Sunday, April 19, 2015

There is a book that I am reading now so that I might be a better father—Alysia Abbott her Fairyland—this memoir recalling Steve Abbott as father. And would I be reading this now were it not for Rob Halpern having written on Soup magazine, Halpern having written on the tensions in the Bay Area between the New Narrative and Language Writing communities, Halpern having written on Steve Abbott not as father (guardian) but as editor (shepherd)? This is what we offer one another. And perhaps this is how a figure like Abbott continues to teach and to share—by way of an echo heard now only from an extraordinary distance and as such never fully understood but only understood as we might allow him to be by way of a daughter distantly recollecting his life in fatherhood.

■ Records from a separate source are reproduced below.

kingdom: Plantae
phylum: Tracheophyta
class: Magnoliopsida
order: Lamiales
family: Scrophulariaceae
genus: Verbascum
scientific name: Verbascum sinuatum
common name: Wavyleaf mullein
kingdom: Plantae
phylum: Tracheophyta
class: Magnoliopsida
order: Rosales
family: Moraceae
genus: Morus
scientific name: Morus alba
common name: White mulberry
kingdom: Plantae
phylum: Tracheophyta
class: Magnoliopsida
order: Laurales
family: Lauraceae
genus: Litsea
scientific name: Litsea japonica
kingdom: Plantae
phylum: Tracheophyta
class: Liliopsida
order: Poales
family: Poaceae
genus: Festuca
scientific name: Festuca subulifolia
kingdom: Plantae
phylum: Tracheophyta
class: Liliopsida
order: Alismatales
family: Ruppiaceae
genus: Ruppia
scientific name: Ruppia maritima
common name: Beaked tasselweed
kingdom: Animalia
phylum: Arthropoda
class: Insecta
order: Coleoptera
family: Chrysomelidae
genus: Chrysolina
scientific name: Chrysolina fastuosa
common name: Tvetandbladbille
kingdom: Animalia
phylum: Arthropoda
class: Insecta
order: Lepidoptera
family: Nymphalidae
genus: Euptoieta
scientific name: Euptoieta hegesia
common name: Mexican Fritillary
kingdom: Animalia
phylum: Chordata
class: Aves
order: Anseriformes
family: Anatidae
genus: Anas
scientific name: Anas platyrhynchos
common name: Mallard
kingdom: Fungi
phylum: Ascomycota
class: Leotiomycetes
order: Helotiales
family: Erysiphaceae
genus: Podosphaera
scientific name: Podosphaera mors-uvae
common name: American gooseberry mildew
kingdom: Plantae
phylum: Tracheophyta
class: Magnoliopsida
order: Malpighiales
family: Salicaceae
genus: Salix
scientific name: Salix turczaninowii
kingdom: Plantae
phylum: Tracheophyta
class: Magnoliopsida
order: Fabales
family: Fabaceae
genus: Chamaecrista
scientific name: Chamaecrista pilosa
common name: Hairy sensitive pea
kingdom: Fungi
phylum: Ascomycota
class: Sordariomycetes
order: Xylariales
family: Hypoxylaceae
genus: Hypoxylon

Recollecting indicates the act of collecting again. It is thus the act of recollecting as an act unto itself collects anew objects previously ordered otherwise. And through the act of recollecting these objects, in this instance memories, they cannot be but ordered and offered anew. Fairyland. This would be OZ. This could be The Land of Oz (1904), the place where, in "The Riches of Content," the final chapter, the Princess Ozma— fully aware of the beauty, kindness and calm her home offers—registers her reluctance to reside elsewhere: "'To think,' she moaned, 'that after having ruled as Queen, and lived in a palace, I must go back to scrubbing floors and churning butter again! It is too horrible to think of! I will never consent!"

Great Speckled Bird. This was earlier a passage from Jeremiah, 12.9: "Mine heritage is unto me as a speckled bird, the birds round about are against her; come ye, all the beasts of the field, come to devour." The figuration of this bird—this particular bird—was embedded in an evangelical Christian hymn, 1938 or so, by Rev. Guy Smith—fundamentalist self-perception come to devour. Here—in the journal—the bird has been repurposed—or perhaps it has been called back to its originary purpose. Like a falcon to a falconress—the thing who, according to Duncan, his mother would be—that my mother would be or that I could be—in modelling another kind of masculinity for my daughter.

And the cover of this Great Speckled Bird above reminds me of too many things—i.e. the million-strong march in NYC honoring the twenty-fifth anniversary of the Stonewall Rebellion back in 1994—did it begin or end on Christopher Street—I cannot now remember—but I do remember the moment of silence for those whose lives were given to AIDS and HIV-related illness. People as far as the eye could see in either direction, thousands of bodies, all held in an almost absolute silence and in the distance I distantly recall hearing sirens, but only faintly, as from another world if only because in that moment we had built our own. And the men were beautiful. And the women were beautiful. And all trapped between these two poles were beautiful. And the moment in its beauty offered a model just as Fairyland offers a model—for living—for thinking—for being—for shepherding a daughter through the world.